THE TASK
In the blog post on reenacting, swap "murky" for "muddy" and write out everything from "A City Shower." down to "annoyed. The I’m-just-now-waking-up-to-the-bad-choice-I-made." with that one change.

Category Archives: Reenacting

In Defense of Bad History

19 Thursday Jul 2018

Posted by kittycalash in Events, Living History, Reenacting

≈ 3 Comments

Tags

cleaning, difficult interpretations, first person interpretation, interpretation, servant girls, servants

A City Shower. Oil on canvas by Edward Penny, 1764. Museum of London

Not inaccurate or badly researched history, of course, but the “Mad, Bad, and Dangerous to Know” kind of history.

Without wading into the murky waters of canceled reenactments (not my time periods– yet!) and the politicization of historical facts, I advocate the recreation of the “bad” people of history. Not the Hitlers and Himmlers and Stalins and Amins, but the everyday bad. The lazy. The feckless. The annoyed. The I’m-just-now-waking-up-to-the-bad-choice-I-made.

The Female Orators. Printed for Jno. Smith, No. 35 Cheapside, & Robt. Sayer, No. 53 Fleet Street, as the act directs, Novr. 20, 1768.

I think about these people– the ones who slack off while working, the ones who steal shirts, assault officers, throw bones out of barracks doors— periodically, especially when an event is being planned. It’s not that I don’t want to work, mind you: I enjoy working, even the cleaning and scrubbing of history. But it strikes me, especially in summer, that we approach the recreation of history with such excellent intentions. We will Do Our Best. We will Lend A Hand. We will be Always Cheerful.

GIVEN INFORMATION
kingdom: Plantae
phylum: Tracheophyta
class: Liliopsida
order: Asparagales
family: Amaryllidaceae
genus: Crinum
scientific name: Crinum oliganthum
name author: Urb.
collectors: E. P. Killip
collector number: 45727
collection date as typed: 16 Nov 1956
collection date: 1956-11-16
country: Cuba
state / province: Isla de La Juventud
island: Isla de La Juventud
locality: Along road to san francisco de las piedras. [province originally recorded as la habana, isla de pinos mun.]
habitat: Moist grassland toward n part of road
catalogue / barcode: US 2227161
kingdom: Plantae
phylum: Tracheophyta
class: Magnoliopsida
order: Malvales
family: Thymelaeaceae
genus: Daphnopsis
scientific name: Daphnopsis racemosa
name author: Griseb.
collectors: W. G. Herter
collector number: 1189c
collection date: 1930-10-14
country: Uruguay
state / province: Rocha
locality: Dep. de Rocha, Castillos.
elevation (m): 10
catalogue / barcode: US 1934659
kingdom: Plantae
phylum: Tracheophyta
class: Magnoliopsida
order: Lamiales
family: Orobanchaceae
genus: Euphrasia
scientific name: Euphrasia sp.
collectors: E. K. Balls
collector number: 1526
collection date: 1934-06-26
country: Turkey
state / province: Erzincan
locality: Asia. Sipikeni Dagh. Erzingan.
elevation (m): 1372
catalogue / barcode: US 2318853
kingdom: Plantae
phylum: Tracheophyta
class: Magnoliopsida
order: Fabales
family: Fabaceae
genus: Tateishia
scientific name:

RESULT
A City Shower. Oil on canvas by Edward Penny, 1764. Museum of London

Not inaccurate or badly researched history, of course, but the “Mad, Bad, and Dangerous to Know” kind of history.

Without wading into the muddy waters of canceled reenactments (not my time periods– yet!) and the politicization of historical facts, I advocate the recreation of the “bad” people of history. Not the Hitlers and Himmlers and Stalins and Amins, but the everyday bad. The lazy. The feckless. The annoyed. The I’m-just-now-waking-up-to-the-bad-choice-I-made.